The local irritation of “sciatica” is reliable to find. Isolate the issue and restore mobility. In this case, mobility can be of the nerve in its sheath. It can be through adhesions of the muscle itself or with others. It can be of the joint. Keep in mind, crap flows up and down. The Joint by Joint will continue to influence neighboring joints especially when the problem is chronic and festering. Reset the system.
The regional problem is probably going to lie in a hip/lumbar spine stiffness issue. Integrate the new mobility with the core. Reinforce the new environment maybe with a supportive sleeve for skin proprioception before you hammer big exercise into the system.
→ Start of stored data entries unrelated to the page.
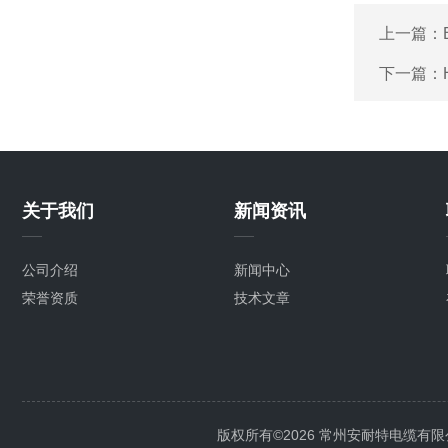
上一篇：
下一篇：
关于我们
新闻资讯
公司介绍
新闻中心
荣誉资质
技术文章
版权所有©2026 常州安耐特电缆有限公司 A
The interregional problem is the big movement that led to all of this in the first place. Functional Movement is going to bring in the upper body with the lower body and the core. Reload to the new skill set and capabilities. Hit save by Breathing at terminal mobility positions.
Reinvent how someone moves.
So there are more than a couple important local issues to cull out what is causing sciatica.
And because of its nebulous definition, it is a good place to learn to appreciate movement disorders.
Treating pain and non-painful movement can very much be run in parallel. Without the SFMA or something like it, this can be very challenging.
There must be an appreciation that everything matters.